January 2020, XOP $42 and $45 calls for between the bid price and the midpoint of bid/ask price.
I own about 3x more 2020 calls than December 2018 calls and January 2019 calls (which were bought previously).
The largest XOP holding is still the ETF proper. Careful not to put too much of your money into call land where time value expires. With the ETF the calendar is always on your side. It is not with calls that expire.
Buying ECA Calls
We already own Encana (ECA) calls at $10 and $12 strike prices. The January 2019 will be sold this autumn, hopefully on a price pop. I am adding to the 2020 calls/LEAPs.
I am buying:
January 2020, ECA $12 calls for about $3.
I like Encana’s management of their operations and the simplicity of analyzing the company. In addition, the company is clearly a takeover target. I can see Royal Dutch Shell buying them out for around $20/share by spring.
What I’m Planning
There are several Permian stocks I am looking at buying calls on. I am hoping that there is disappointment in some of their stocks in the next couple weeks. If there is, then I will be a buyer. If there isn’t, well, I own a whole bunch of XOP which they are in.
Disclosure: I am/we are long XOP, ECA.
I wrote this article myself, and it expresses my own opinions. I am not receiving compensation for it. I have no business relationship with any company whose stock is mentioned in this article.

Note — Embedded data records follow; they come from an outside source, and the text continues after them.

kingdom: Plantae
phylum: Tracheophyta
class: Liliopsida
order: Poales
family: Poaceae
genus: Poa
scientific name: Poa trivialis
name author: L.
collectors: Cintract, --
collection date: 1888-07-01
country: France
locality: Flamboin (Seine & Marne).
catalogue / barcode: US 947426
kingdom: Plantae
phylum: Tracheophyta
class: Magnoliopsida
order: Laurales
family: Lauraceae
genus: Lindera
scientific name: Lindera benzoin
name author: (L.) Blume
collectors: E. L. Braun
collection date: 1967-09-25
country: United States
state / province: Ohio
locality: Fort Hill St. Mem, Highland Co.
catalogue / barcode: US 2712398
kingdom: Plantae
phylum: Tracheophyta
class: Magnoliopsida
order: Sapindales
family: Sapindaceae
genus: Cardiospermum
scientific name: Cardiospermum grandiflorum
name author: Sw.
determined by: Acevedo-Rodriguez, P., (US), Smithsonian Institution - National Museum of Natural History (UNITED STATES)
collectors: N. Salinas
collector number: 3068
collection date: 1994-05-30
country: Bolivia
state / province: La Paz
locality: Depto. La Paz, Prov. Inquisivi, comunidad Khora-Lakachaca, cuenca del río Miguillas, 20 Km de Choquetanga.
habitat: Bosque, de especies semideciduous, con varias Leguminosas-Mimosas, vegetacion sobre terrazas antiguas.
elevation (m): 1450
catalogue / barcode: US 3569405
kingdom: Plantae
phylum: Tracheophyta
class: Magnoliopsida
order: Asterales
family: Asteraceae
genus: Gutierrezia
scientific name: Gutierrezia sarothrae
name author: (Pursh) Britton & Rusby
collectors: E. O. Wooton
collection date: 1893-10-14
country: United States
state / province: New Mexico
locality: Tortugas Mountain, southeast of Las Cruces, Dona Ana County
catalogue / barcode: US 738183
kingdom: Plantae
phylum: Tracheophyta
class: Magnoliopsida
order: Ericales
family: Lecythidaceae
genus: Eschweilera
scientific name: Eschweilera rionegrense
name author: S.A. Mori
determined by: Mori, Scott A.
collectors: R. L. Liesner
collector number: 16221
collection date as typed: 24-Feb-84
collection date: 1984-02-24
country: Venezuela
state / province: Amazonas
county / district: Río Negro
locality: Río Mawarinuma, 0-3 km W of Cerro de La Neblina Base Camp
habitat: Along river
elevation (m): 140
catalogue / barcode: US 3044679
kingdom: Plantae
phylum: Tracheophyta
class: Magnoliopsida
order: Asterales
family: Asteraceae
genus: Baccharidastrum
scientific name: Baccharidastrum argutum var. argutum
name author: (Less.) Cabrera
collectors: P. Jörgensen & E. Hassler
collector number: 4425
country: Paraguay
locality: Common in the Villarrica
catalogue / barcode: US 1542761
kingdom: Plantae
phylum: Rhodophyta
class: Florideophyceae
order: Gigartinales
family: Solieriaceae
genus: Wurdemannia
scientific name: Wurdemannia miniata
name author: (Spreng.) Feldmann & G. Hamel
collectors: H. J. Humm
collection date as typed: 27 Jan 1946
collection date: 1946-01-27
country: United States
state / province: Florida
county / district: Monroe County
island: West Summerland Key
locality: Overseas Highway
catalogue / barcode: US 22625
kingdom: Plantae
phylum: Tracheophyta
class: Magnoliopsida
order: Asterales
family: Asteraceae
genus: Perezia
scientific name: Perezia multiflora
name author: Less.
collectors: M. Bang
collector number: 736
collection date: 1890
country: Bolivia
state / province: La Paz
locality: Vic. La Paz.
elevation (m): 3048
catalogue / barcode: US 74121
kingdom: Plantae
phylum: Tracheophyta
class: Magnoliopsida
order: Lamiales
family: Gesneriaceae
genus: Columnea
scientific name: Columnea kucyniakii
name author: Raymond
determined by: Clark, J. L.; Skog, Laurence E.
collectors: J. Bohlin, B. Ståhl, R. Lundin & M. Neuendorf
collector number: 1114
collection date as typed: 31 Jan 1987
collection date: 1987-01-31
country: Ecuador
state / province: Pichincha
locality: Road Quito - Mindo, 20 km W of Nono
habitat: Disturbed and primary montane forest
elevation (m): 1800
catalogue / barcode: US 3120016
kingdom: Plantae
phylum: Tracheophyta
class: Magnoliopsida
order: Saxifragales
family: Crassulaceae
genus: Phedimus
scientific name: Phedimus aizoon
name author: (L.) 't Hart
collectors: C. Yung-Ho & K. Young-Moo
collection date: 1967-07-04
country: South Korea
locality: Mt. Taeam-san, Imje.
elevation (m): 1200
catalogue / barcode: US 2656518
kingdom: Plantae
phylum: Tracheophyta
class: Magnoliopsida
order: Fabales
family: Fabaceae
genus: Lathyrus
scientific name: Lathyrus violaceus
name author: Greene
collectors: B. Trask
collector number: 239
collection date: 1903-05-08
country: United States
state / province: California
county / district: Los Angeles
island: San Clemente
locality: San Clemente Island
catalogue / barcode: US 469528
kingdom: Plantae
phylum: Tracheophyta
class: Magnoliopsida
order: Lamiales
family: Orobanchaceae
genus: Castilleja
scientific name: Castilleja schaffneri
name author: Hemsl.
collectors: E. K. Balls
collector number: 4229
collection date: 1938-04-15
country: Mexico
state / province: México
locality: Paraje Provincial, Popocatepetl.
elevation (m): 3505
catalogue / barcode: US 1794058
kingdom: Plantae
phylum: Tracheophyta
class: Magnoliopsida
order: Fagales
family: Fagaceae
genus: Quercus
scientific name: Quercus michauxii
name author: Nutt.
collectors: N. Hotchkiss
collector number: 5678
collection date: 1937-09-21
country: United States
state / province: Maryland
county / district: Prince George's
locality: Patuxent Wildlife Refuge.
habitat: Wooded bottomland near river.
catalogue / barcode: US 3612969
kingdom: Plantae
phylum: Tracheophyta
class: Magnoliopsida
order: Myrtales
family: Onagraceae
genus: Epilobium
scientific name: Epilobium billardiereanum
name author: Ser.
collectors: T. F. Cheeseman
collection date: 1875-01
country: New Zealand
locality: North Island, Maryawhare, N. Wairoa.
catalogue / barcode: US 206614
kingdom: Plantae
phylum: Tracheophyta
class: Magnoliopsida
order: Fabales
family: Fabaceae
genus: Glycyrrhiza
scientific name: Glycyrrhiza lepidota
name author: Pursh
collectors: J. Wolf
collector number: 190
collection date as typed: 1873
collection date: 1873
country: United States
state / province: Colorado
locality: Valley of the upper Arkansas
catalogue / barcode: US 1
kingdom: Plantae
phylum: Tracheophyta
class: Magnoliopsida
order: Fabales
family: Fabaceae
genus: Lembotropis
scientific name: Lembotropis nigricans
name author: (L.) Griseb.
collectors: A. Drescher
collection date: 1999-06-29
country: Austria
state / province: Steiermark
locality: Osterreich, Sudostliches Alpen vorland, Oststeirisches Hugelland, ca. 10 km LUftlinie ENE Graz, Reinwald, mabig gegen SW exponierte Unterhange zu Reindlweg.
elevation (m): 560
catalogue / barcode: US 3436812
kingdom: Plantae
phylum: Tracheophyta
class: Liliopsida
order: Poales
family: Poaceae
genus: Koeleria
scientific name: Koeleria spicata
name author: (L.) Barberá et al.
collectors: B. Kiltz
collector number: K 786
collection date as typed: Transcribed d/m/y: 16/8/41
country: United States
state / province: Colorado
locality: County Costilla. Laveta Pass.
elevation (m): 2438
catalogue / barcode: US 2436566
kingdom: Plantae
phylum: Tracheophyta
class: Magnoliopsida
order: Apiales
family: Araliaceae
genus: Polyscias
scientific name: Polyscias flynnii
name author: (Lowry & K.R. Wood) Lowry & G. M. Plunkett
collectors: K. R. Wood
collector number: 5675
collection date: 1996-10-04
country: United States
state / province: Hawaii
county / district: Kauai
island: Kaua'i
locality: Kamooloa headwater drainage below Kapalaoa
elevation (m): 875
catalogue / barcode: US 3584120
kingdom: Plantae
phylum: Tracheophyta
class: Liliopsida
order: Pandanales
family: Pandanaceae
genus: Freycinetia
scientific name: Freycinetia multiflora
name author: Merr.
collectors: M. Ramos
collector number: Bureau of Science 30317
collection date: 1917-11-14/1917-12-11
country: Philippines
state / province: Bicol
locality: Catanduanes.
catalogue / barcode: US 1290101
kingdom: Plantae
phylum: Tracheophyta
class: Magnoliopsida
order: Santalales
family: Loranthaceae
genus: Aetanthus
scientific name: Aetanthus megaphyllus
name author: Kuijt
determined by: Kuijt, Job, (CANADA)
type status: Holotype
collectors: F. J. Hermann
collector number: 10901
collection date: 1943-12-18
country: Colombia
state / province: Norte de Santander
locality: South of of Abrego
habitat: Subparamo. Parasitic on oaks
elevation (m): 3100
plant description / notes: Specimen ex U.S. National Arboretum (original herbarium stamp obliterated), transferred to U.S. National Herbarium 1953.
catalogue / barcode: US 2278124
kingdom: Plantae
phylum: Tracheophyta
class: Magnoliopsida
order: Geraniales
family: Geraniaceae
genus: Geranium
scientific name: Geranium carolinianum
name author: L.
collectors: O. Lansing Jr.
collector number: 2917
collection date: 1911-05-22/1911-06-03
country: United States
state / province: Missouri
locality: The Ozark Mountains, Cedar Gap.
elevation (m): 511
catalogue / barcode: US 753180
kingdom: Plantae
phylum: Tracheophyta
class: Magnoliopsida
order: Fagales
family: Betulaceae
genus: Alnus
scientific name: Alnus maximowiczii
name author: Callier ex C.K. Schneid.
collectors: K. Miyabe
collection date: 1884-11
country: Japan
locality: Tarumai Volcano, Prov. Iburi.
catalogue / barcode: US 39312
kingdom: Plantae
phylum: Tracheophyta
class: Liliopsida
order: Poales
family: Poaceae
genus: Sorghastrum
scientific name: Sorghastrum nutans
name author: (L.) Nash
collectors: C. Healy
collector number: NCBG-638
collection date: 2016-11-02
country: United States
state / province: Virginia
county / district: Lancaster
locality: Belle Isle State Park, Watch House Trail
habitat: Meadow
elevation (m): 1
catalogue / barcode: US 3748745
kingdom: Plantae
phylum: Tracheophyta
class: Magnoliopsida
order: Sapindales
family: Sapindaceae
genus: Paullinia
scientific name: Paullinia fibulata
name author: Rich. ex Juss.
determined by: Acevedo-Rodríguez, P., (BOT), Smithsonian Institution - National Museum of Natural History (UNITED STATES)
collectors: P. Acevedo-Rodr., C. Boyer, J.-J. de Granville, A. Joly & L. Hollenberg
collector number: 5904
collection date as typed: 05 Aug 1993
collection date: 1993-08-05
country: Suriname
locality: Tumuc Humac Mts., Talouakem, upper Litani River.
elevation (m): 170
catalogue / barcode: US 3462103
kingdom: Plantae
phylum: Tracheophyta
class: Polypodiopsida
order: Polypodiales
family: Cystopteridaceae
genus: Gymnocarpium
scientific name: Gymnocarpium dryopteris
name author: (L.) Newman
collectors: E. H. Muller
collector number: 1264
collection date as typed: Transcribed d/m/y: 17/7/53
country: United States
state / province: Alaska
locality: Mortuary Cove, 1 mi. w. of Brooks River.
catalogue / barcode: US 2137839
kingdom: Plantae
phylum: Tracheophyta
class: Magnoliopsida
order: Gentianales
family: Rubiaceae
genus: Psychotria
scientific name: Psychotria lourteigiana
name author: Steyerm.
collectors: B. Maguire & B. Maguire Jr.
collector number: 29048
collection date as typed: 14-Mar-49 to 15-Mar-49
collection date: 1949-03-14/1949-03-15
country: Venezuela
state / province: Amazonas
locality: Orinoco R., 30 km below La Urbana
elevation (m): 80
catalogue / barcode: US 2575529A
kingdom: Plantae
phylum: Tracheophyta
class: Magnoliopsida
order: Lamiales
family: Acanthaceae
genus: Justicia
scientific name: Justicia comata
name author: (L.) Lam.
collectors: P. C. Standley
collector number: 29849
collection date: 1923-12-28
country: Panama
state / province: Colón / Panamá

Additional disclosure: I also own calls on the XOP and ECA — I own a Registered Investment Advisor – bluemoundassetmanagement.com – however, publish separately from that entity for self-directed investors. Any information, opinions, research or thoughts presented are not specific advice as I do not have full knowledge of your circumstances. All investors ought to take special care to consider risk, as all investments carry the potential for loss. Consulting an investment advisor might be in your best interest before proceeding on any trade or investment.